Abstract

In the article based on archival sources and special historical literature, it is given the characteristics of main points of live, scientific and pedagogical work of famous Ukrainian historian, medievalist, the founder of the Department of Ancient and Medieval history in Taras Shevchenko National University of Kyiv Mytrofan Vasyliovych Brechkevych. The research is based on the historicism, scientific and author’s objectivity, general scientific (analysis, synthesis, generalization, comparation) and special historical (historic-typological and historic-systematic) methods. In the article the contribution of M. V. Brechkevych was analyzed. The author came to the conclusion, that during his professional live Brechkevych remained true to the principles developed at the beginning of his career.
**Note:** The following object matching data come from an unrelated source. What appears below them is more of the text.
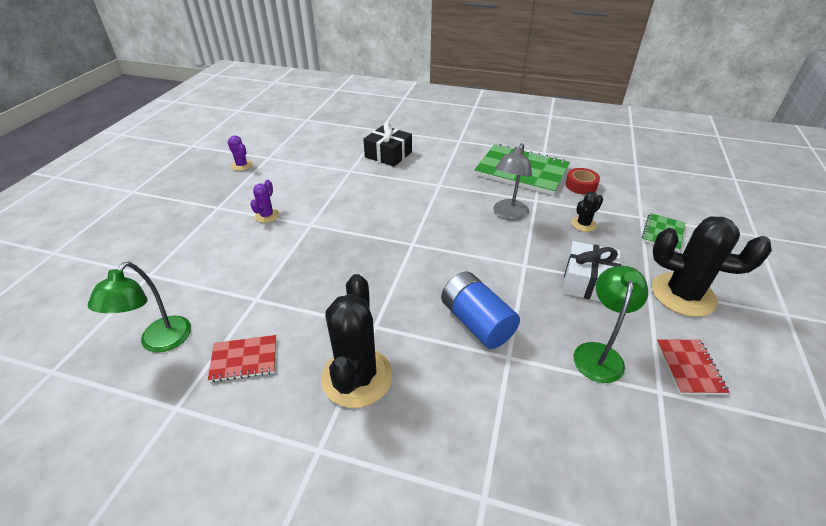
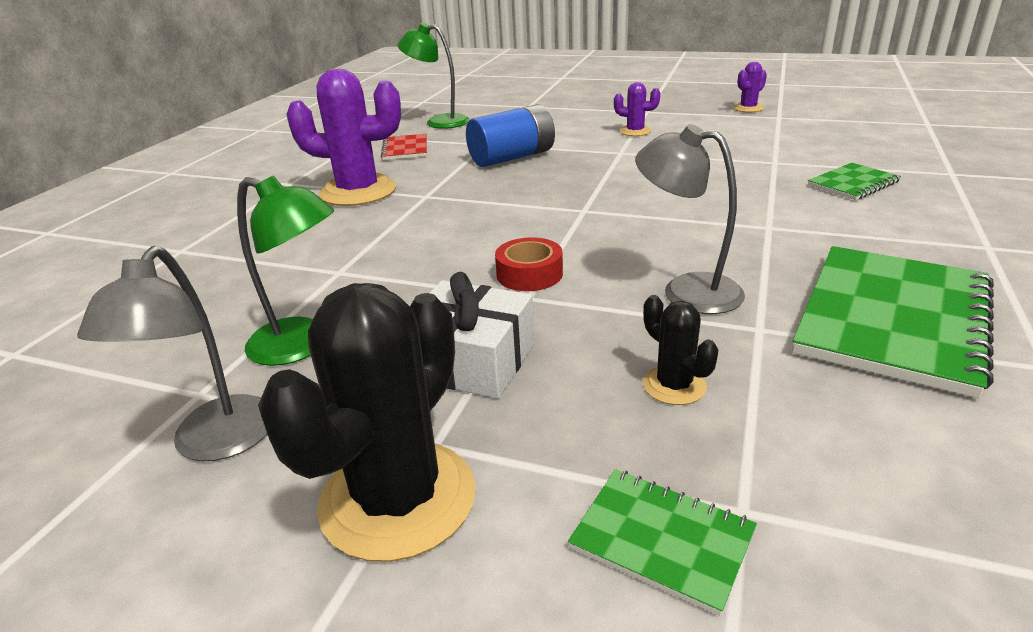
camera: 95 degrees right, 10 degrees down
(357, 377) = (358, 191): black cactus -> purple cactus
(388, 154) = (853, 184): black gift -> green notebook
(476, 322) = (408, 252): blue battery -> blue battery (512, 157)
(581, 185) = (876, 411): red tape -> red tape (529, 274)
(689, 367) = (215, 443): red notebook -> grey lamp

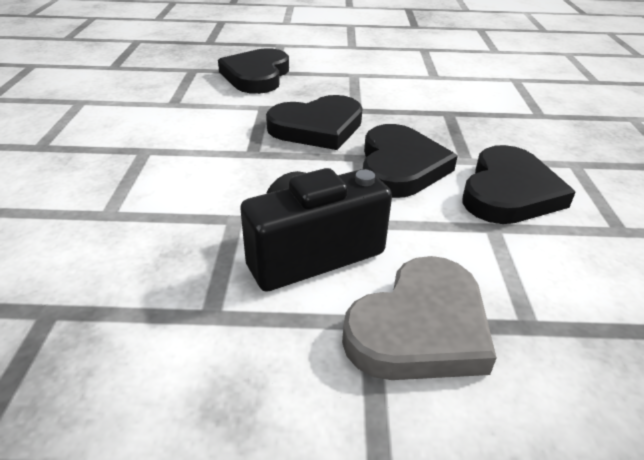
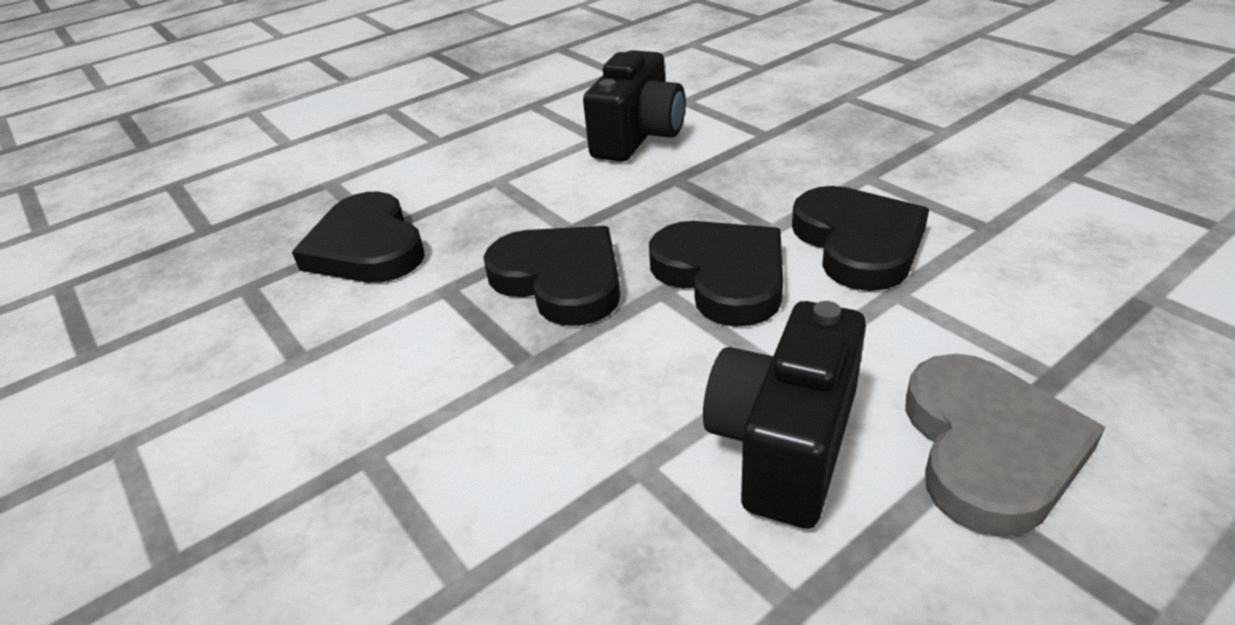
camera: 35 degrees left, 0 degrees up
(317, 127) = (560, 279): black heart -> black heart turned 75 degrees counterclockwise
(457, 85) = (638, 137): none -> black camera

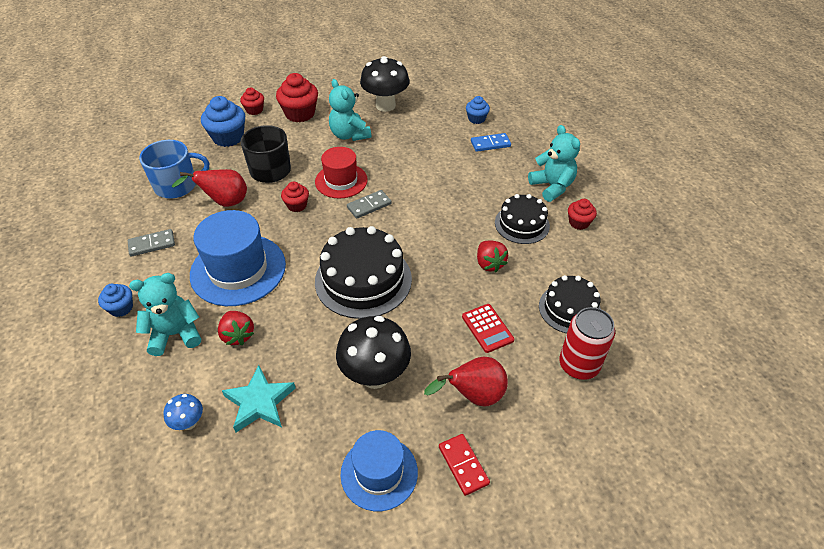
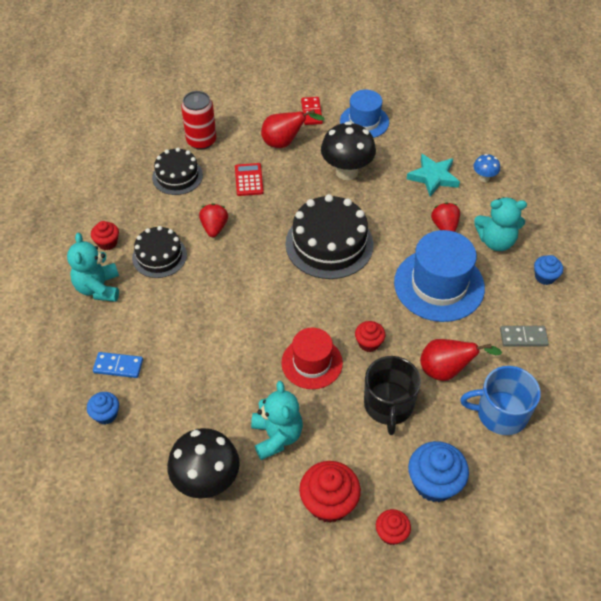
camera: 160 degrees left, 5 degrees up
(369, 206) = (294, 320): grey domino -> none

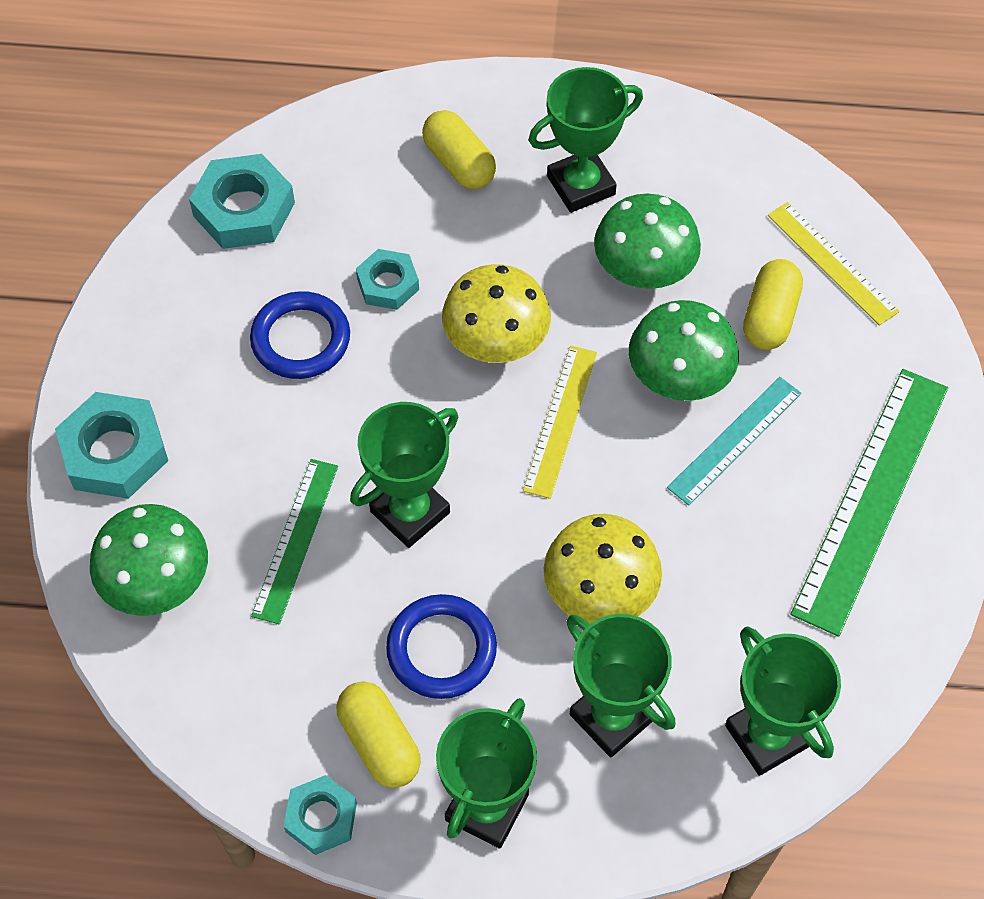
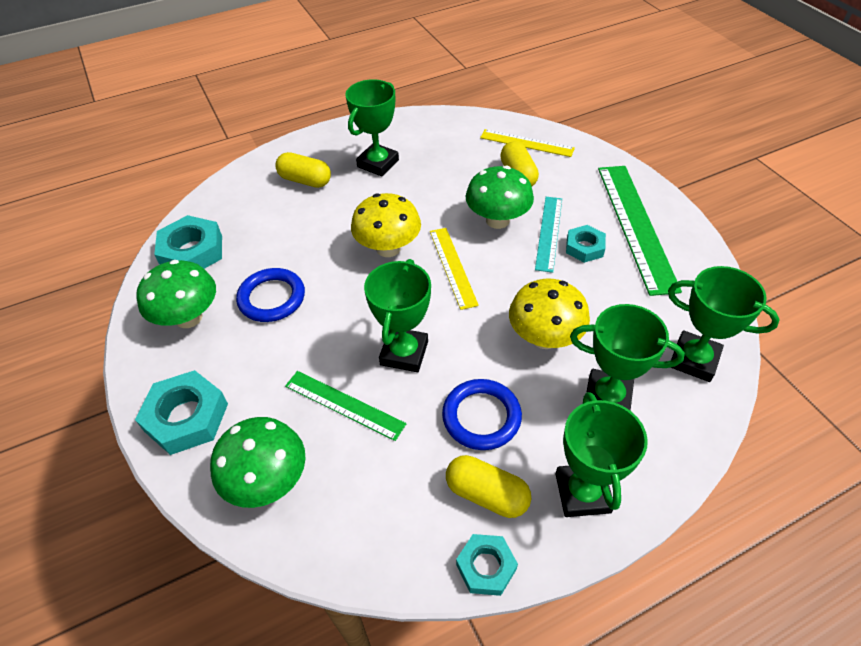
camera: 30 degrees left, 10 degrees down
(295, 539) = (344, 405): green ruler -> green ruler turned 45 degrees counterclockwise
(388, 284) = (305, 249): turquoise nut -> turquoise nut (584, 247)
(643, 272) = (440, 184): green mushroom -> green mushroom (188, 317)

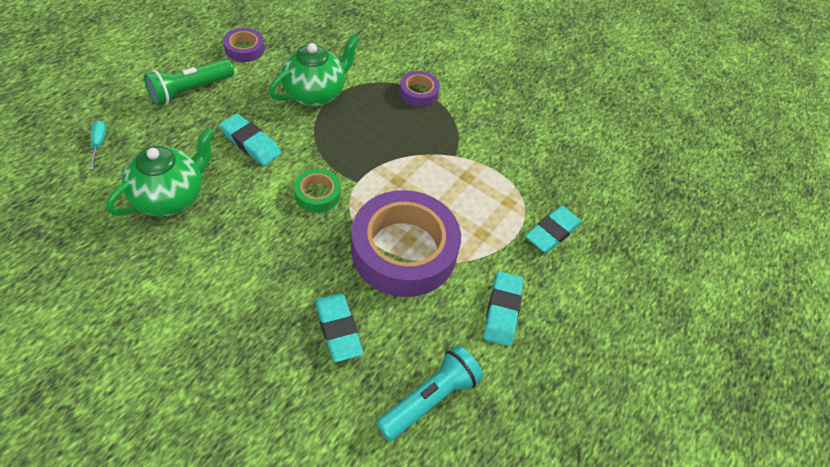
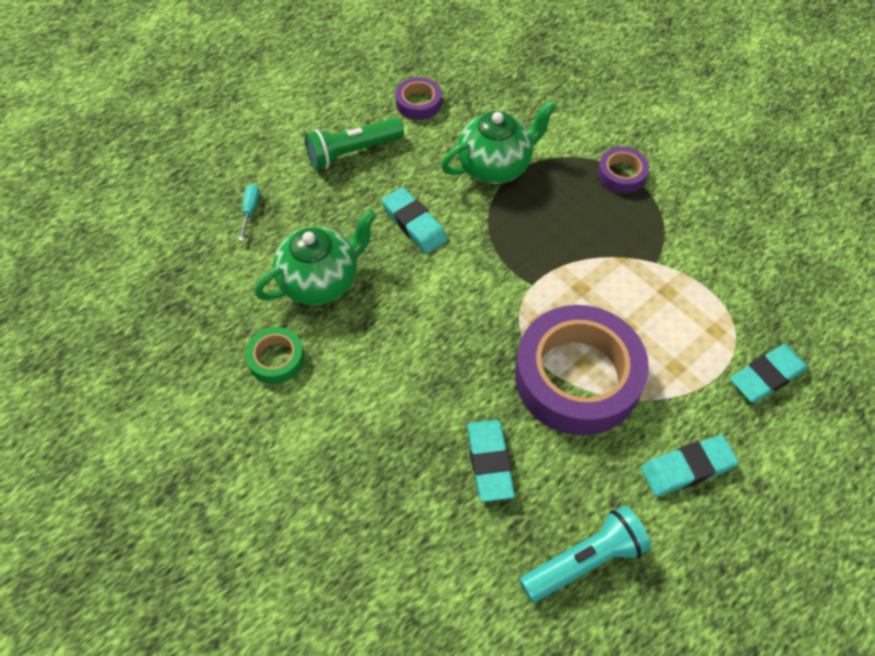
camera: 20 degrees right, 5 degrees up
(317, 194) = (484, 295): green tape -> green tape (276, 359)
(502, 310) = (687, 468): turquoise eraser -> turquoise eraser turned 45 degrees clockwise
He was a historian-positivist, who as the rest of the scientist of this direction considered the historical source to be the main criterion of truth. The main object of Brechkevych’s scientific research was the history of the Pomeranian Slavs of the 12th – 14th centuries, to which he dedicated numbers of his works in the first half of the 20th century. In his first printed work «Sviatopolk – Prince of Pomerania» (Yuriiv, 1902) Brechkevych considered one of the important periods in the history of the East Pomeranian principality, its struggle with the Teutonic Order in the 1240s. The study comprehensively analyzes the question of the origin of princely power in Eastern Pomerania, the relationships of the Eastern Pomeranian principality with Poland. Brechkevych’s main work on the history of Pomerania was his master’s thesis «Introduction to the social history of the principality of Slavia, or Western Pomerania» (Yuriiv, 1911), in which he made an attempt to analyze on the basis of Pomeranian letters and chronicles the process of feudalization in the West Pomeranian lands during the 12th – 13th centuries and the role of German colonists in it. The work describes in details the princely land tenure, the formation of the first Pomeranian monasteries, which became active leaders of Germanization in this region.